## Work to be completed:
Only one portion of the data is to be written out: from the line bearing "our team delivers thorough inspections that" through the line bearing "Service Providers (DNSPs), electrical". Write it exactly as it appears.

[Dataset excerpts — start]

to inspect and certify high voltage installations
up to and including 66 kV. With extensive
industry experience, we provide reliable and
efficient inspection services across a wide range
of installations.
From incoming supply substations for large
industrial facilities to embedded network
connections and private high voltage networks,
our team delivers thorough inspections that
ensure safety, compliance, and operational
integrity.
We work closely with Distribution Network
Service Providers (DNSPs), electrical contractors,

[Dataset excerpts — finish]
[Dataset excerpts — start]

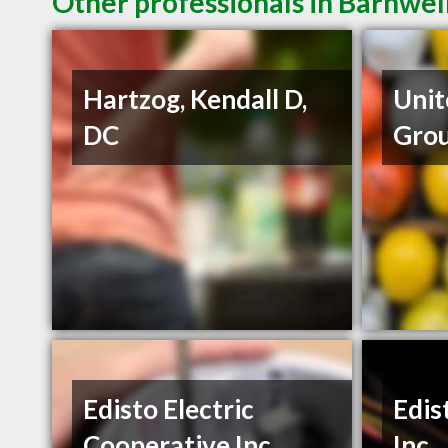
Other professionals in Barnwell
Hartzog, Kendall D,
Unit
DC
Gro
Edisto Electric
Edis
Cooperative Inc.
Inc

[Dataset excerpts — finish]

## Solved exercise:
our team delivers thorough inspections that
ensure safety, compliance, and operational
integrity.
We work closely with Distribution Network
Service Providers (DNSPs), electrical contractors,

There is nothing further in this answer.